[Material provided — start]

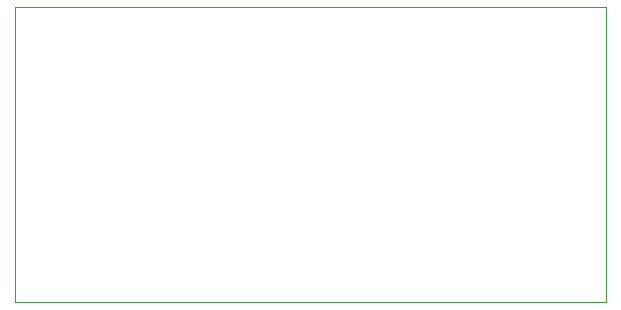
<source format=gm1>
G04 #@! TF.GenerationSoftware,KiCad,Pcbnew,8.0.5*
G04 #@! TF.CreationDate,2024-09-14T16:18:36+01:00*
G04 #@! TF.ProjectId,RotationEncoder,526f7461-7469-46f6-9e45-6e636f646572,rev?*
G04 #@! TF.SameCoordinates,Original*
G04 #@! TF.FileFunction,Profile,NP*
%FSLAX46Y46*%
G04 Gerber Fmt 4.6, Leading zero omitted, Abs format (unit mm)*
G04 Created by KiCad (PCBNEW 8.0.5) date 2024-09-14 16:18:36*
%MOMM*%
%LPD*%
G01*
G04 APERTURE LIST*
G04 #@! TA.AperFunction,Profile*
%ADD10C,0.050000*%
G04 #@! TD*
G04 APERTURE END LIST*
D10*
X120000000Y-80000000D02*
X170000000Y-80000000D01*
X170000000Y-105000000D01*
X120000000Y-105000000D01*
X120000000Y-80000000D01*
M02*

</source>
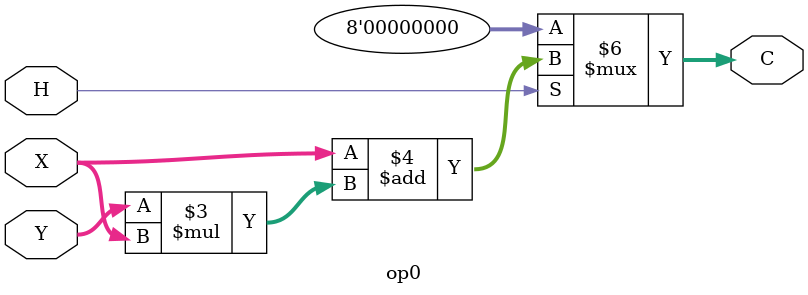
<source format=v>
`timescale 1ns / 1ps


module op0(
    input [3:0] X,Y,
    input H,
    output reg [7:0] C
    );

    
    always@*
        begin
          if (H == 1'b1)
                C = X + Y * X;
            else
                C = 8'b00000000;
        end

endmodule

</source>
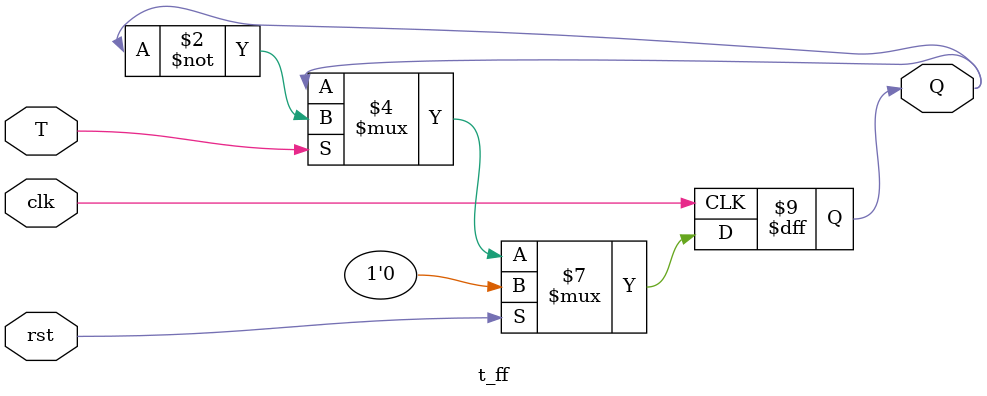
<source format=v>
module t_ff (input wire T, input wire clk, input wire rst, output reg Q);

always @(posedge clk )
	 begin  
	  if (rst) 
      Q <= 1'b0;  
    else if (T)   Q <= ~Q;   // toggle  
	  else    Q <= Q;    // hold
  end
endmodule


</source>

[Material provided — finish]

### [What is needed]
A word-for-word copy is required of the lines above from the line with "X120000000Y-105000000D01*" through the last line of the data; no other lines and no pictures belong in it.

### [Exercise result]
X120000000Y-105000000D01*
X120000000Y-80000000D01*
M02*

</source>
<source format=v>
`timescale 1ns / 1ps


module op0(
    input [3:0] X,Y,
    input H,
    output reg [7:0] C
    );

    
    always@*
        begin
          if (H == 1'b1)
                C = X + Y * X;
            else
                C = 8'b00000000;
        end

endmodule

</source>
<source format=v>
module t_ff (input wire T, input wire clk, input wire rst, output reg Q);

always @(posedge clk )
	 begin  
	  if (rst) 
      Q <= 1'b0;  
    else if (T)   Q <= ~Q;   // toggle  
	  else    Q <= Q;    // hold
  end
endmodule


</source>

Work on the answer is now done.